I think it's a great idea.

Mar 27 2006

"Regan Heath" <regan netwin.co.nz> writes:

On Mon, 27 Mar 2006 10:29:13 +0200, Don Clugston <dac nospam.com.au> wrote:
 Comments?

I was wondering the exact same thing recently:
http://www.digitalmars.com/drn-bin/wwwnews?digitalmars.D/35382

Do you think we gain anything by using the lhs variable where possible.  
i.e.

Instead of:

T1 = B.opMul(C);
T1.opAddAssign(D);
T1.opMulAssign(E);
T1.opSubAssign_r(A);
X = T1;

We have:

X = B;
X.opMulAssign(C);
X.opAddAssign(D);
X.opMulAssign(E);
X.opSubAssign_r(A);

It seems to me that this results in 1 less temporary and therefore 1 less  
assignment.

Of course, it doesn't help/work in cases where there is no existing lhs,  
i.e.

   foo(A - ((B*C) + D)* E);

Regan

Mar 27 2006

Sean Kelly <sean f4.ca> writes:

Don Clugston wrote:
 Background: Operator overloading, in the form it exists in C++ and 
 currently in D, inherently results in sub-optimal code, because it 
 always results in unnecessary temporary objects being created.

...
 If this were implemented, it would permanently eradicate (for D) the 
 most significant advantage which Fortran has managed to retain over 
 object-oriented languages.
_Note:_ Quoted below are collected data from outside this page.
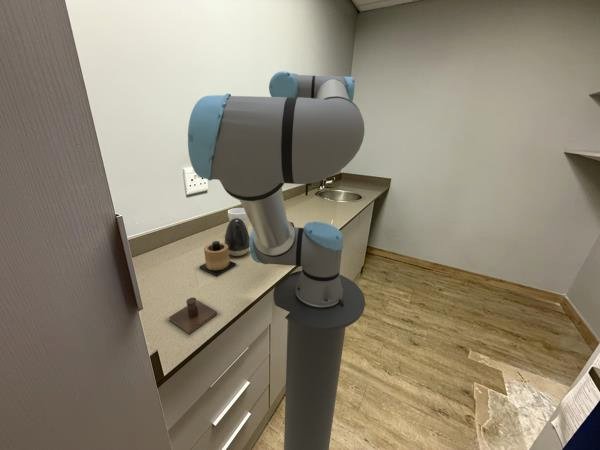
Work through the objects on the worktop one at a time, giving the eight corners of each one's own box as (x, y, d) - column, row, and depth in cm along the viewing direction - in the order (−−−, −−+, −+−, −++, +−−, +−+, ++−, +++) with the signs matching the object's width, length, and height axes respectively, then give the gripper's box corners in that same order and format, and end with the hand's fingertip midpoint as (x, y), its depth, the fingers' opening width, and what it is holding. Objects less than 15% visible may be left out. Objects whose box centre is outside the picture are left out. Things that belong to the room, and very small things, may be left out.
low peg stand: (217, 314, 66) (215, 297, 64) (189, 334, 59) (186, 316, 57) (197, 302, 70) (195, 286, 68) (169, 320, 63) (166, 303, 61)
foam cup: (240, 243, 108) (238, 215, 103) (225, 238, 112) (223, 211, 108) (254, 236, 116) (253, 210, 111) (239, 231, 120) (238, 206, 115)
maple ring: (233, 263, 89) (232, 246, 87) (216, 272, 83) (214, 254, 81) (218, 257, 93) (217, 240, 91) (201, 265, 87) (199, 248, 84)
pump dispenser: (226, 261, 93) (223, 224, 87) (223, 249, 102) (221, 215, 96) (253, 257, 96) (252, 221, 91) (248, 246, 105) (246, 213, 100)
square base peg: (236, 265, 90) (234, 241, 86) (216, 276, 83) (214, 250, 79) (219, 258, 94) (217, 235, 91) (199, 268, 87) (196, 243, 83)
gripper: (326, 131, 82) (321, 192, 89) (253, 128, 82) (254, 189, 90) (328, 131, 75) (323, 197, 82) (248, 127, 75) (250, 194, 83)
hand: (287, 193), depth 86 cm, fingers open, 13 cm apart
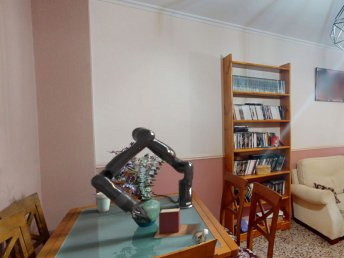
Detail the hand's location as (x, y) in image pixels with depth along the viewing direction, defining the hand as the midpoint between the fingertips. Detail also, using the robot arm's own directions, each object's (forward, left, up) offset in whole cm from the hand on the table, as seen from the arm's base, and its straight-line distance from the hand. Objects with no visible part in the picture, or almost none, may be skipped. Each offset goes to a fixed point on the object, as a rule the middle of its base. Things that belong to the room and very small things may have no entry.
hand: (150, 222), depth 139 cm
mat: (+4, +13, -7) cm, 15 cm away
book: (+3, +9, -6) cm, 12 cm away
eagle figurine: (+23, +20, -7) cm, 32 cm away
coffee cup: (-56, -22, -7) cm, 60 cm away
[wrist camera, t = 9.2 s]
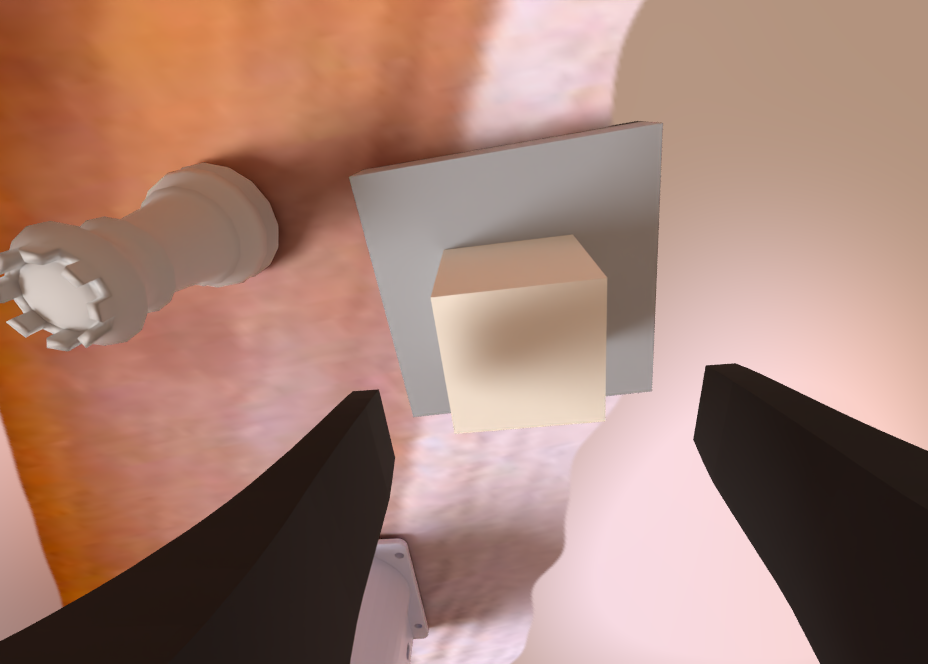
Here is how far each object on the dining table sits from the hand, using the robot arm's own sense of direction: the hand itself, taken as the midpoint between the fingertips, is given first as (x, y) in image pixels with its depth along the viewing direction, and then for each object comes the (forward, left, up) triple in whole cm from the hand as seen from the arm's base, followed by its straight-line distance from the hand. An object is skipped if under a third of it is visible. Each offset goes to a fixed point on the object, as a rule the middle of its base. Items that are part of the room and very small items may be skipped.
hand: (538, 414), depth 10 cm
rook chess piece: (+3, +11, -9) cm, 15 cm away
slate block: (0, 0, -9) cm, 9 cm away
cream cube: (0, 0, -7) cm, 7 cm away
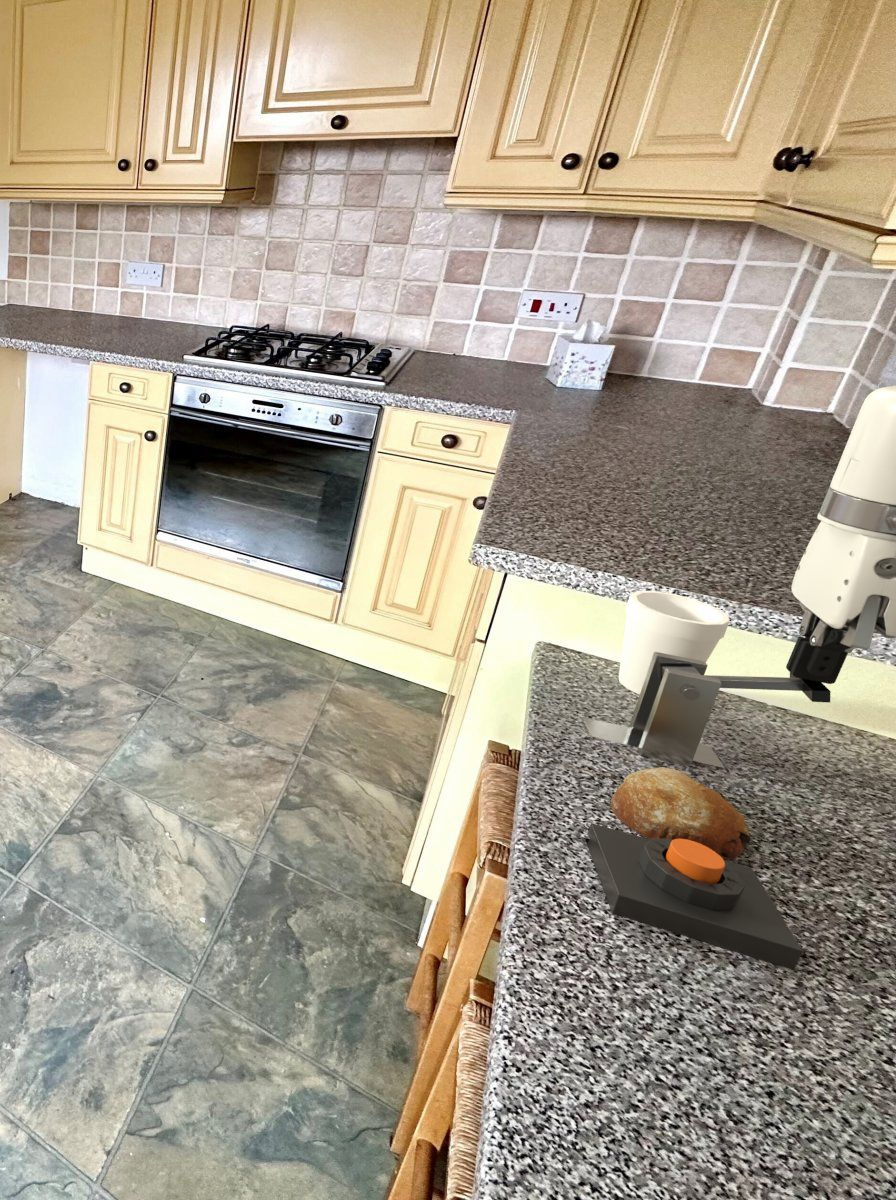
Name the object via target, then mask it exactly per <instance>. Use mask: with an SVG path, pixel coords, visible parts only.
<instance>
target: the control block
mask: <svg viewBox="0 0 896 1200" xmlns="http://www.w3.org/2000/svg"><path fill="white" fill-rule="evenodd" d="M587 835H588V838H587V837H586V838H585V840H584V841H585V844H586V846H587V849H588V853H589V854H590V857H591V860H592V863H593V865H594V868H595V871H596V874H597V876H598V880H599V882H600V884H601V887H602V890H603V893H604V895H605V898H606V901H607V903H608V906H609V909H610V911H611V914H613V915H616V916H619V917H622V918H626V919H629V920H632V921H636V922H638V923H641V924H644V925H648V926H651V927H654V928H658V929H661V930H664V931H666V932H670V933H674V934H677V935H680V936H683V937H686V938H689V939H692V940H695V941H699V942H702V943H705V944H708V945H712V946H715V947H718V948H721V949H724V950H727V951H730V952H734V953H737V954H740V955H743V956H746V957H749V958H753V959H756V960H759V961H762V962H766V963H768V964H771V965H775V966H779V967H782V968H785V969H787V970H791V971H795V969H796V967H797V965H798V963H799V961H800V958H801V956H802V954H803V952H804V951H803V948H802V947H801V945H800V944H799V942H798V940H797V939H796V937H795V935H794V934H793V932H792V931H791V929H790V927H789V926H788V924H787V923H786V921H785V920H784V918H783V916H782V914H781V913H780V911H779V910H778V908H777V906H776V905H775V904H774V902H773V900H772V898H771V896H770V895H769V894H768V892H767V889H765V887H764V885H763V883H762V882H761V880H760V879H759V877H758V876H757V874H756V872H755V871H754V869H753V868H752V867H751V866H747V865H744V864H740V863H736V862H733V861H729V860H727V859H724V862H725V868H724V870H723V872H722V875H721V877H720V880H719V882H717V883H715V884H709V883H705V882H702V881H698V880H695V879H692V878H690V877H688V876H686V875H684V874H682V873H680V872H678V871H677V870H675V869H674V868H673V867H672V866H671V865H669V864H668V863H667V861H666V858H665V857H666V854H667V851H668V849H669V846H670V843H671V841H672V839H668V838H665V839H649V838H646V837H644V836H639V835H636V834H631V833H628V832H624V831H621V830H617V829H614V828H610V827H607V826H603V825H599V824H595V823H593V822H592V823H590V825H589V828H588V831H587Z"/></svg>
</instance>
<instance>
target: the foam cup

And I really don't think it would be 
 difficult to implement, or have negative side-effects.

Very nice.  And much better than expression templates.  I'm all for it.

 There are a couple of decisions to be made:
 (I) should the compiler use opAdd() and generate a temporary, if 
 opAddAssign_r() doesn't exist, to preserve existing behaviour? I think 
 the answer to this is YES.

Yes.

 (II) should the compiler use opAdd() and generate a temporary, if 
 oppAddAssign() doesn't exist, to preserve existing behaviour? Again, I'm 
 inclined to answer YES.

Yes.

 (III) If the code includes +=, and there is an opAdd() but no 
 opAddAssign(), should the compiler accept this, and just generate an 
 opAdd() followed by an assignment?? This would mean that opAdd() would 
 generate the += operation as well as +, while opAddAssign() would be a 
 performance enhancement. (It would still be possible to have 
 opAddAssign() without opAdd(), to have += but not +, but it would not be 
 possible to have + without +=). This would mean that += would be 
 *purely* syntactic sugar.
 
 Decision III would be a little more difficult to implement and is of 
 less obvious merit, I only mention it as a possibility.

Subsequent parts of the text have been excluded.